There is something not merely interesting about the ascetic and the martyr. He is a provocative figure, deliberately and often self-consciously defying everything intuitive about this life. He chooses to die, but never to seek death. He is hardly suicidal. To be suicidal requires, paradoxically, a profound attachment to the things and relationships of this life. It is because those have failed that one becomes despondent, wishing to die not to leave the things of this world but in despair of attaining them. The ascetic is precisely the opposite. Antony the Great who lived 107 years detaching himself from the things of this life only to gain them back transfigured.

There is something of the Knight of Faith in the ascetic, something deliberately absurd. The ascetic is Socrates transfigured by faith, Cato if he could have seen the good of this world and still died. The ascetic is a martyr, and the martyr is the Christian ideal.

So, I think this will be somewhat more exciting than the Byzantine funerary services.

Wednesday, 9 January 2008

I am behind in my posting duties. I am, coincidentally, also behind in almost every other duty I know of. Are these linked? I'm not sure. What I am sure of is that by concentrating on my blogging duties I can effecitvely ignore my other, admittedly less pleasant, duties. I had originally intended a serious, heartfelt post in which I bared my soul and told the most appalling secrets. I've since abandoned that idea in an effort to cut down on my Louisa May Alcott references and also because I don't actually care for baring my soul to the swirling cybernetic void of Kaos and eldritch Night.

Please note, by the way, that I spelt Kaos with a K, like the director of Ballistic: Ecks vs. Sever. Fun fact: I just checked and the writer of that particular cinematic gem has a number of other fine films under his belt, ranging from Wrong Turn to Left Behind: the Movie. He is apparently working on the movie-version of Tekken. Why has one man, Alan B. McElroy been graced with so much talent? I don't know, but I am envious.

I'm currently getting ready to renew my student visa, go to Seattle, finish dealing with funerary rites, and, perhaps, find the real meaning of Christmas. All of these tasks have created numerous subtasks through which I must slog, like commandos through a Florida swamp at night. Under heavy enemy fire. And the enemies are all FSU fratboys. I'm not exaggerating.

Well, okay, maybe a little. But it still sucks.

However, the thought of Seattle with its concomitant waterfront, coffee shops, Gorditos, Taco Bell, Todai, Red Robin, Alderwood Mall, glorious fast-food capitalism at its most caffeinated--has me salivating like a rabid dog. I'm also afraid of water, which I am told is a bad sign. Either way, I am definitely excited to see some old friends, and, especially, to help a very dear friend get married. And to, you know, get his drink on.

I apologize now for the fragmentary nature of this post. It has been three days since I started it, and my mood has changed dramatically. Also, my vocabulary, which brings me to the point of this post. I've made up at least six more vaguely theological-sounding words since I began. Words like liturgiomartyrdom and metasushi. I admit up front that 'metasushi' doesn't sound particularly theological.

But it is. I shall define metasushi as:

Metasushi (me-tuh-SOO-shee) n. 1. a. That which comes before sushi; b. That which lies around sushi; c. That which comes after sushi. 2. Theological: refers to lengthy insertions at the end of some services, especially if those services fall on inconveniently placed fasting days, such that the feast becomes a fasting (fish, wine, oil) feast.

Material provided:
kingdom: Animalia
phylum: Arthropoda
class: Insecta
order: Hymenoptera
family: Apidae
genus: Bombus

---

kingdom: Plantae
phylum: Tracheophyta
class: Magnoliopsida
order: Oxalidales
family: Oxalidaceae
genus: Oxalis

What you are asked to do: Write out the part of the blog post that begins with "Please note, by" and ends with "I am envious.", swapping "envious" for "jealous".

Reply to the exercise:
Please note, by the way, that I spelt Kaos with a K, like the director of Ballistic: Ecks vs. Sever. Fun fact: I just checked and the writer of that particular cinematic gem has a number of other fine films under his belt, ranging from Wrong Turn to Left Behind: the Movie. He is apparently working on the movie-version of Tekken. Why has one man, Alan B. McElroy been graced with so much talent? I don't know, but I am jealous.